■ Your instructions ■
Lines to return, exactly: from the line with "la macchia con un tovagliolo di carta per" to the line with "हमारे कारखाने Yanshi" in the entries below, both included.

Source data
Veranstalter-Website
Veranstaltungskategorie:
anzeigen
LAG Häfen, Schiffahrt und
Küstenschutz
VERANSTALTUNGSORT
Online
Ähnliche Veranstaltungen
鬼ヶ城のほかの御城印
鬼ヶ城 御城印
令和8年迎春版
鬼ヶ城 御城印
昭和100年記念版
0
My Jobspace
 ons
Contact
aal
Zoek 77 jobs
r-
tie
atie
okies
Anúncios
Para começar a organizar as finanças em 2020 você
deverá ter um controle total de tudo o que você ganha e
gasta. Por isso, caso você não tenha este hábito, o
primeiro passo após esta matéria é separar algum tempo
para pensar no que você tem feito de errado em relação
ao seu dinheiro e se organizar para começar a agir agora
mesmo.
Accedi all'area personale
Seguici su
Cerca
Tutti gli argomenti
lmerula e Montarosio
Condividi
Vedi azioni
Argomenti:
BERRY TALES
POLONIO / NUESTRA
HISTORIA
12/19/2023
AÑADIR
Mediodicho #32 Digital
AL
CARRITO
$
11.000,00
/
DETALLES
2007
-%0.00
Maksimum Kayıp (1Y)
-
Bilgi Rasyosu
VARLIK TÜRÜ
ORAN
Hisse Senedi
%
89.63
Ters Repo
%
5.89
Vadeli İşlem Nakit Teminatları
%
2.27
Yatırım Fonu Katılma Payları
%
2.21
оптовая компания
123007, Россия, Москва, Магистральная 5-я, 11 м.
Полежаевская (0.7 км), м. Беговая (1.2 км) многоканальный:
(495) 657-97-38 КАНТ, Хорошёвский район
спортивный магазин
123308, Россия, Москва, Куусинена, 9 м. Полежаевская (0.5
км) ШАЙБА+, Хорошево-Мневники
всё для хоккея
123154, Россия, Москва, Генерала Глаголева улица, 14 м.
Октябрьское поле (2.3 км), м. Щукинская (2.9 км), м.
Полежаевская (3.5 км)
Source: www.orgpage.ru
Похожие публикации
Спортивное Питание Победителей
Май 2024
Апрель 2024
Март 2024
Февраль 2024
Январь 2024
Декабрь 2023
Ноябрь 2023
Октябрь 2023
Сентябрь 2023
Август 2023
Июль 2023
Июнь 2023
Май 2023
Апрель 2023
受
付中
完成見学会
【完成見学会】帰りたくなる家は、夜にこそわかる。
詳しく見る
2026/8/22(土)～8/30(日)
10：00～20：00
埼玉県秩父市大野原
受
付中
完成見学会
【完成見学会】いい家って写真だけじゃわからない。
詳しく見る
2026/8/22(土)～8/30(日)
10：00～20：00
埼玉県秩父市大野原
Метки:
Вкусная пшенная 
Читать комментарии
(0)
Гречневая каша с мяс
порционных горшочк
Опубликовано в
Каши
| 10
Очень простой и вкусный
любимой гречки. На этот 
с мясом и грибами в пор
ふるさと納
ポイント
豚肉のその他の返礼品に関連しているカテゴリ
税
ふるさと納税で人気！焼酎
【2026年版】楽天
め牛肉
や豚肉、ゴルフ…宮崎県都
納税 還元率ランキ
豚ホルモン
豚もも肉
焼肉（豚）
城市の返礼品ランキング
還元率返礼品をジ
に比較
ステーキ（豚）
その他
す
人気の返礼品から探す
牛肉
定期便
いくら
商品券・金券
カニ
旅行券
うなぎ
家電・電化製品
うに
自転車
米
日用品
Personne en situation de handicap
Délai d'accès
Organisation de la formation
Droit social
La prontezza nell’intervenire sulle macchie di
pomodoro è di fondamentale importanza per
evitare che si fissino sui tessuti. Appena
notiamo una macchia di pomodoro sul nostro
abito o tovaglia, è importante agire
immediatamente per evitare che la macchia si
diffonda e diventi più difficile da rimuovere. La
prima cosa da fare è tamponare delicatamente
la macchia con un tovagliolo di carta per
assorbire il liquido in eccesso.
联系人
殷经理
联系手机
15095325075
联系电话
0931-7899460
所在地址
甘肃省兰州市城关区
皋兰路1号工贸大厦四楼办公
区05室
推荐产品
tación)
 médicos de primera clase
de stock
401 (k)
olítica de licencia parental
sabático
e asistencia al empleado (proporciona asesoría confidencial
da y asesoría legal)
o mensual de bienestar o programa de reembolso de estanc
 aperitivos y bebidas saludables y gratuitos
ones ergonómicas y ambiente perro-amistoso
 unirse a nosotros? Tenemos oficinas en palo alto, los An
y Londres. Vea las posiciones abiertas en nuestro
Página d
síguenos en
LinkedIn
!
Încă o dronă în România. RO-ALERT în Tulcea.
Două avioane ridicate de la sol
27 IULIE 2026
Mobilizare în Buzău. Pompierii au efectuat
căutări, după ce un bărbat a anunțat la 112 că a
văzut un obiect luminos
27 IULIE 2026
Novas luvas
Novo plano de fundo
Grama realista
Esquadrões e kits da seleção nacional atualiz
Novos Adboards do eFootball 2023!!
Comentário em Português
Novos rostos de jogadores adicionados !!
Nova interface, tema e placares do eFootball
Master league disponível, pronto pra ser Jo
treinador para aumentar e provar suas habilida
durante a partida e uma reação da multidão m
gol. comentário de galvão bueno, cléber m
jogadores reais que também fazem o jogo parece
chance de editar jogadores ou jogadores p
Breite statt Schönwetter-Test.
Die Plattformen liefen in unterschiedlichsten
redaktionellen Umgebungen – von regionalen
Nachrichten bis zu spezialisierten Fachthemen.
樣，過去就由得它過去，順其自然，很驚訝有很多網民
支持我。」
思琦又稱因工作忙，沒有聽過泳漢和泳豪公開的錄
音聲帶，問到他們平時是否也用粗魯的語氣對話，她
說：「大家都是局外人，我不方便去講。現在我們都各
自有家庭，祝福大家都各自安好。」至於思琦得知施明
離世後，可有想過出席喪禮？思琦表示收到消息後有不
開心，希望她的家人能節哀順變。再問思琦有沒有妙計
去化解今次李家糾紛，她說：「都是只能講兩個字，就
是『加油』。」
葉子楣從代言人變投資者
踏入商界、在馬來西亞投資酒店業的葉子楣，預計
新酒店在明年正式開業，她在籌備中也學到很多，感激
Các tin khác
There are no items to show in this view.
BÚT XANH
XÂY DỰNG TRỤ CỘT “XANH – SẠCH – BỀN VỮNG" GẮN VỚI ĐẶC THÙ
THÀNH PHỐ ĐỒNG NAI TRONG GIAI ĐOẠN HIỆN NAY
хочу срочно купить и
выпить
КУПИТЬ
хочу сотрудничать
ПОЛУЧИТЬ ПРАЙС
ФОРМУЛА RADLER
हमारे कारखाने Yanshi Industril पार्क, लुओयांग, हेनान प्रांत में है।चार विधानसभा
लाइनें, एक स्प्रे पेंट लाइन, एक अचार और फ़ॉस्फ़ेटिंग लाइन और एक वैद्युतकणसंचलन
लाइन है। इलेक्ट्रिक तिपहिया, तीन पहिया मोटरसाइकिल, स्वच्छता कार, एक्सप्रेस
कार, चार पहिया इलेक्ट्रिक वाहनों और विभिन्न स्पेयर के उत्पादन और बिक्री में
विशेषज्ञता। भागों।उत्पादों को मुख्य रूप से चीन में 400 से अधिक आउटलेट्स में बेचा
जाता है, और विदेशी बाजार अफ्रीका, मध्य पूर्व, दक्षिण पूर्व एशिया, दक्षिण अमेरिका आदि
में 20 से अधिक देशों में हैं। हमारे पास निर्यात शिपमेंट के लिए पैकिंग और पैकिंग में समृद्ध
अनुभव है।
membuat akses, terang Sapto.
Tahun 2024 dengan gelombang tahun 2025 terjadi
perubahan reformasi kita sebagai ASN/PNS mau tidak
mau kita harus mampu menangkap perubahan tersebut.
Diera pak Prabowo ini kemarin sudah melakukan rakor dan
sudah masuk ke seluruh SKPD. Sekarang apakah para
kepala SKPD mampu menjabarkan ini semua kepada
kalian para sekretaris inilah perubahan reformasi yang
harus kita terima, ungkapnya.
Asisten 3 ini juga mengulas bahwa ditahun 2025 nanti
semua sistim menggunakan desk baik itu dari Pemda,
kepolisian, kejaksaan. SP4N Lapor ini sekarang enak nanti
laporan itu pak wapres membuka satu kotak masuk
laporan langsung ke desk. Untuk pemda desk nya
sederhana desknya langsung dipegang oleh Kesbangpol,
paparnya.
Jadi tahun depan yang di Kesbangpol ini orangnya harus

■ Response area ■
la macchia con un tovagliolo di carta per
assorbire il liquido in eccesso.
联系人
殷经理
联系手机
15095325075
联系电话
0931-7899460
所在地址
甘肃省兰州市城关区
皋兰路1号工贸大厦四楼办公
区05室
推荐产品
tación)
 médicos de primera clase
de stock
401 (k)
olítica de licencia parental
sabático
e asistencia al empleado (proporciona asesoría confidencial
da y asesoría legal)
o mensual de bienestar o programa de reembolso de estanc
 aperitivos y bebidas saludables y gratuitos
ones ergonómicas y ambiente perro-amistoso
 unirse a nosotros? Tenemos oficinas en palo alto, los An
y Londres. Vea las posiciones abiertas en nuestro
Página d
síguenos en
LinkedIn
!
Încă o dronă în România. RO-ALERT în Tulcea.
Două avioane ridicate de la sol
27 IULIE 2026
Mobilizare în Buzău. Pompierii au efectuat
căutări, după ce un bărbat a anunțat la 112 că a
văzut un obiect luminos
27 IULIE 2026
Novas luvas
Novo plano de fundo
Grama realista
Esquadrões e kits da seleção nacional atualiz
Novos Adboards do eFootball 2023!!
Comentário em Português
Novos rostos de jogadores adicionados !!
Nova interface, tema e placares do eFootball
Master league disponível, pronto pra ser Jo
treinador para aumentar e provar suas habilida
durante a partida e uma reação da multidão m
gol. comentário de galvão bueno, cléber m
jogadores reais que também fazem o jogo parece
chance de editar jogadores ou jogadores p
Breite statt Schönwetter-Test.
Die Plattformen liefen in unterschiedlichsten
redaktionellen Umgebungen – von regionalen
Nachrichten bis zu spezialisierten Fachthemen.
樣，過去就由得它過去，順其自然，很驚訝有很多網民
支持我。」
思琦又稱因工作忙，沒有聽過泳漢和泳豪公開的錄
音聲帶，問到他們平時是否也用粗魯的語氣對話，她
說：「大家都是局外人，我不方便去講。現在我們都各
自有家庭，祝福大家都各自安好。」至於思琦得知施明
離世後，可有想過出席喪禮？思琦表示收到消息後有不
開心，希望她的家人能節哀順變。再問思琦有沒有妙計
去化解今次李家糾紛，她說：「都是只能講兩個字，就
是『加油』。」
葉子楣從代言人變投資者
踏入商界、在馬來西亞投資酒店業的葉子楣，預計
新酒店在明年正式開業，她在籌備中也學到很多，感激
Các tin khác
There are no items to show in this view.
BÚT XANH
XÂY DỰNG TRỤ CỘT “XANH – SẠCH – BỀN VỮNG" GẮN VỚI ĐẶC THÙ
THÀNH PHỐ ĐỒNG NAI TRONG GIAI ĐOẠN HIỆN NAY
хочу срочно купить и
выпить
КУПИТЬ
хочу сотрудничать
ПОЛУЧИТЬ ПРАЙС
ФОРМУЛА RADLER
हमारे कारखाने Yanshi Industril पार्क, लुओयांग, हेनान प्रांत में है।चार विधानसभा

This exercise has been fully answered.